Editorial: Rush job

State legislators made it to first adjournment on Sunday but their last-minute negotiations on a school finance measure weren’t pretty.

Kansas legislators didn’t exactly do themselves proud as they wrapped up business and headed out of town Sunday.

By slim majorities, the House and Senate passed a bill that will provide $129 million in the next fiscal year to correct what the Kansas Supreme Court ruled were unconstitutional funding inequities among wealthy and poor school districts in the state. That was really all legislators had to do to meet the court’s July 1 deadline, but they didn’t stop there. In order to gain votes from legislators who may not otherwise support the funding, lawmakers tacked on provisions that cancel due process rights for K-12 public school teachers, created a tax credit for companies donating to private school scholarship funds and formed a K-12 commission to study options for more efficient operation and management of school districts.

In the process, legislators also left themselves open to charges of squelching debate and violating the Kansas Open Meetings Act by failing to adequately notify news media and committee members of a meeting of the House-Senate conference committee on the bill early Sunday morning.

The compromise passed both the House (63-57) and Senate (22-16) on slim six-vote margins. Those voting against the measure were Democrats and a mix of moderate and a few conservative Republicans who either thought the bill went too far or not far enough on non-budget issues like the scholarship program and teacher tenure.

Regardless of how Kansans feel about any of the policy issues that were tacked onto the school finance measure, they may feel somewhat cheated by the way those measures were passed — without any committee hearings or opportunity for testimony from school officials or the public at large.
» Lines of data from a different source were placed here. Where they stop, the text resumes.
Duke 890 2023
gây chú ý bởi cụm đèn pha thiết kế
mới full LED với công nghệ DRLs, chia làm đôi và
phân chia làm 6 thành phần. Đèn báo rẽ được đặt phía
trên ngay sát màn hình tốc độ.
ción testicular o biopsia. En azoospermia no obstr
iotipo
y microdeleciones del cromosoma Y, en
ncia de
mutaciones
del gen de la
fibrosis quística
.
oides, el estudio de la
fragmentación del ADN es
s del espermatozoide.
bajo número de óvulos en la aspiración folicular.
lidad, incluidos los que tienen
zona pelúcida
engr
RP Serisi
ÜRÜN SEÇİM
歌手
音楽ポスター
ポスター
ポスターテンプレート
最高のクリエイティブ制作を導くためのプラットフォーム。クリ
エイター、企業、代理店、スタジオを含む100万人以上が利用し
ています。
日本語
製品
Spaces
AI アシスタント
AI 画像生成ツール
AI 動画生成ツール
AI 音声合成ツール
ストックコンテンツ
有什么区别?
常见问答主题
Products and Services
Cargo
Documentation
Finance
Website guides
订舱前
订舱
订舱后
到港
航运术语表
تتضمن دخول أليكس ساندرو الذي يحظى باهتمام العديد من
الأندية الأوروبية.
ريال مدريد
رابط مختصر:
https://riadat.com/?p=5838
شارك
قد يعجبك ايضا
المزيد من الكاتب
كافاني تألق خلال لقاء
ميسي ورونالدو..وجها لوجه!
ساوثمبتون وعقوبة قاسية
Public school teachers lined the halls of the capitol last weekend in protest of the tenure measure but were given no formal opportunity for input on the legislation that was being passed.

That kind of process was impossible at this point of the session. Rather than delaying action on the measures until they could be more carefully considered, legislative leaders turned the issues into bargaining chips designed to tip the balance on the school finance vote. None of them had anything to do with the central purpose of the bill, but they were tacked on to attract just enough votes to pass the measure.

Such dealings certainly are not unique to this legislative session, but the small margin of victory for this bill and the significance of the side issues attached to it raise some additional concerns this year. It is, at least, disappointing to see important issues being settled by a handful of legislative negotiators rather than receive the public hearing and input they deserve.